→ **EXERCISE REQUIREMENTS**
1. Answer these questions using the decision tree text, one answer per line, marked (a), (b), (c):
(a) When evaluating the available features, which one does the algorithm choose?
(b) What threshold question does the text give as an example for numerical features?
(c) Which algorithm evaluates every feature and every possible threshold?
2. Decide whether each statement below agrees with the decision tree text, answering yes or no and quoting the words that settle it:
(a) Decision trees can be used only for classification.
(b) Questions closer to the root node carry more weight in determining the final prediction.
(c) The algorithm builds the tree from the bottom up.
3. Reproduce the stretch of the decision tree text from "One of the strengths" through "a given day.", word for word.

→ **EXERCISE TEXT**
A key concept in decision trees is that of hierarchy. Questions at the top of the tree (closer to the root node) carry more weight in determining the final prediction. These are the first splits and therefore affect a larger portion of the data. As a result, it becomes important for the algorithm to choose wisely when deciding what question or feature to test at the top. The algorithm evaluates all available features and chooses the one that provides the best "information gain" or reduction in impurity. For classification tasks, this could mean reducing Gini impurity or entropy; for regression, it could mean minimizing variance or mean squared error. Choosing the wrong feature at the top could lead to a suboptimal tree with poor predictive power. As the number of features increases, the number of potential trees increases exponentially. This makes the task of finding the best tree quite complex. The goal of the algorithm is to search through these possibilities and choose the tree that best fits the data, without overfitting.
One of the strengths of decision trees is their ability to handle both numerical and categorical data. For numerical features, the tree can choose a threshold value - such as "is age > 40?" - to split the data. For categorical features, it can create branches for each category - for instance, "if occupation is teacher, engineer, or doctor, go this way." This flexibility allows decision trees to be applied in a wide range of problems, from predicting loan defaults (using numeric data like credit score and income) to classifying customer types (using categorical variables like region or product preferences).
Moreover, decision trees can be used for both classification and regression. In classification, the goal is to assign a class label, such as "Yes" or "No." In regression, the goal is to predict a continuous value, such as the price of a house or the temperature on a given day.
How the Algorithm Chooses the Tree¶
The algorithms used to create decision trees are designed to search for the best way to split the data at each node. They do this using statistical criteria that quantify the effectiveness of each possible split. For example, the CART algorithm evaluates every feature and every possible threshold to find the one that minimizes the total impurity of the child nodes after a split. This process is recursive - once the first split is made, the algorithm repeats the same analysis on each resulting subset of the data. It continues to split and split again, building the tree from the top down, until some stopping rule is met. This could be:
- A minimum number of samples in a node
- A maximum depth
- No further improvement in split quality
Despite the apparent simplicity of the tree’s final form, the underlying algorithm that creates it is quite complex and computationally demanding, especially for large datasets.

→ **GIVEN DATA**
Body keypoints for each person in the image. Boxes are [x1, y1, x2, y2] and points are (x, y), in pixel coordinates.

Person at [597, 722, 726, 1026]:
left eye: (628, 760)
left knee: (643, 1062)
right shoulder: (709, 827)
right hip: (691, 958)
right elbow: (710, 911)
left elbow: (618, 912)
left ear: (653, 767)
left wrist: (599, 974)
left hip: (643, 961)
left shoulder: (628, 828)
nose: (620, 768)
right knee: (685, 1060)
...
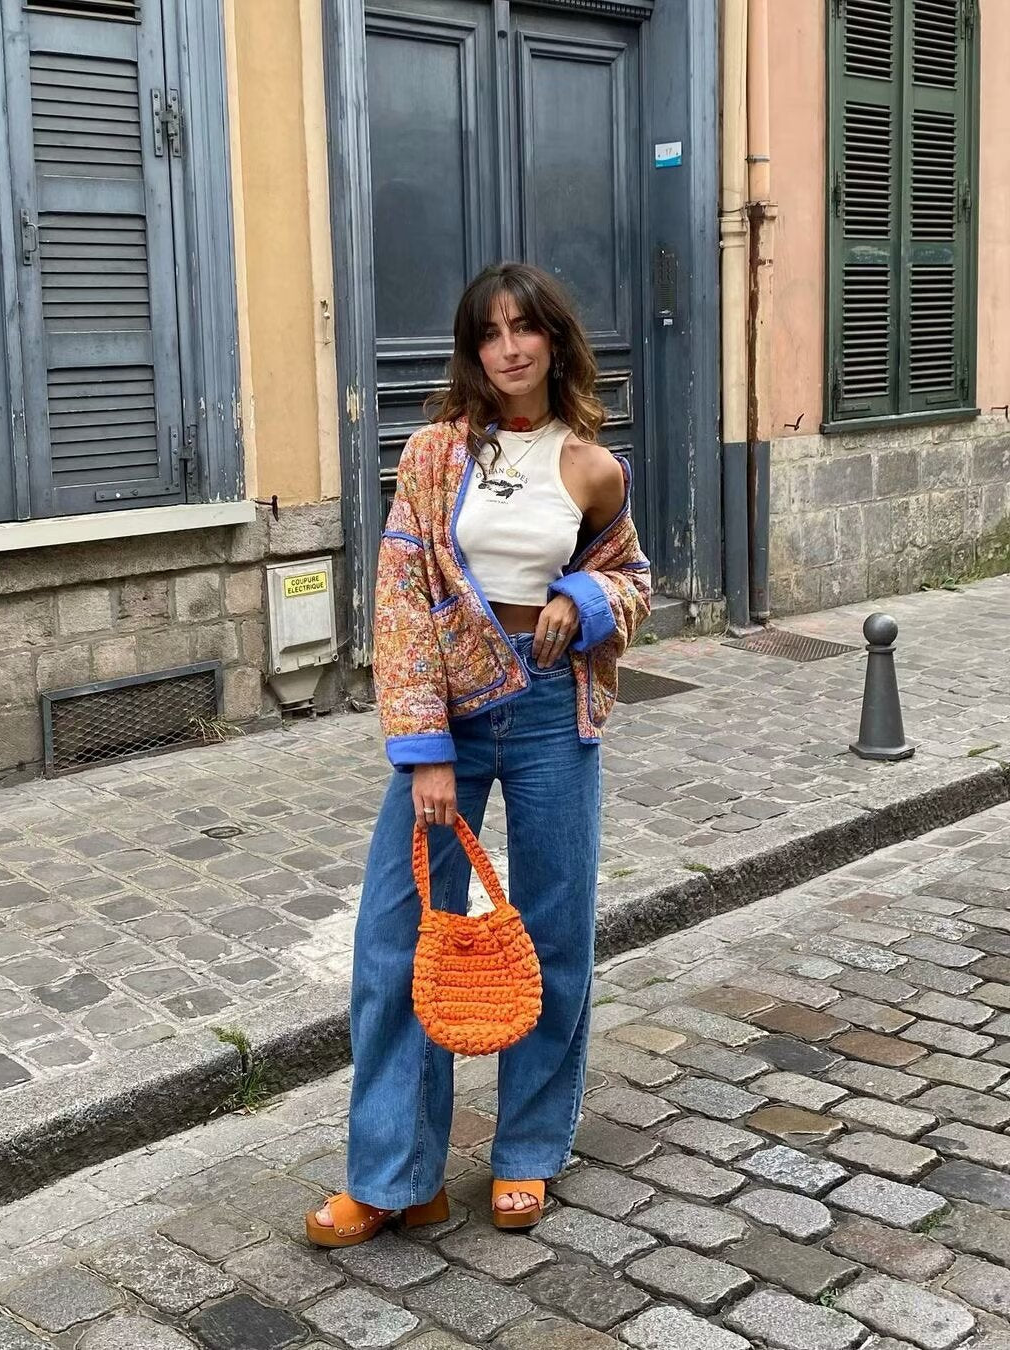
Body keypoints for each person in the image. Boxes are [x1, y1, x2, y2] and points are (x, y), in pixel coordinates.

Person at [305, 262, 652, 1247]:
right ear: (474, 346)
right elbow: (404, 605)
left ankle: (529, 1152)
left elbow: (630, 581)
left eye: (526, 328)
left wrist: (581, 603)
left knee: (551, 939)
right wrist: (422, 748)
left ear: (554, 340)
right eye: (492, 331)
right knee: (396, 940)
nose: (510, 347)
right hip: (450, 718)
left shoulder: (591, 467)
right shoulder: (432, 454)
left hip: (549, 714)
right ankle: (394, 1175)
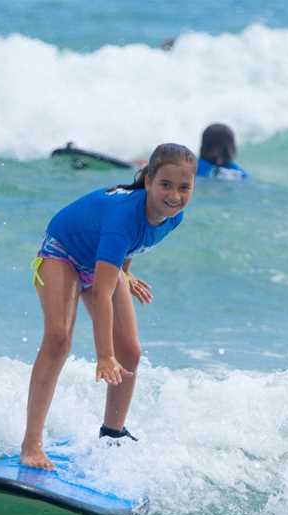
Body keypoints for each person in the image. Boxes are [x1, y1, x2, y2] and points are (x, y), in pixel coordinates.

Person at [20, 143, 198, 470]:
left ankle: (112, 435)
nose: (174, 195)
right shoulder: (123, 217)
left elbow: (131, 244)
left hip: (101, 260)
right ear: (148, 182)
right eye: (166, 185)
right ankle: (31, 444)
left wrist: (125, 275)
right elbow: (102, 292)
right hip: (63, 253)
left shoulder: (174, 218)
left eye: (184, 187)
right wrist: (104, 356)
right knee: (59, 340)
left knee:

→ **YOUR WRITTEN ANSWERS**
1.
(a) The one that provides the best "information gain" or reduction in impurity.
(b) "is age > 40?"
(c) The CART algorithm.

2.
(a) No: "decision trees can be used for both classification and regression."
(b) Yes: "Questions at the top of the tree (closer to the root node) carry more weight in determining the final prediction."
(c) No: "building the tree from the top down"

3.
One of the strengths of decision trees is their ability to handle both numerical and categorical data. For numerical features, the tree can choose a threshold value - such as "is age > 40?" - to split the data. For categorical features, it can create branches for each category - for instance, "if occupation is teacher, engineer, or doctor, go this way." This flexibility allows decision trees to be applied in a wide range of problems, from predicting loan defaults (using numeric data like credit score and income) to classifying customer types (using categorical variables like region or product preferences).
Moreover, decision trees can be used for both classification and regression. In classification, the goal is to assign a class label, such as "Yes" or "No." In regression, the goal is to predict a continuous value, such as the price of a house or the temperature on a given day.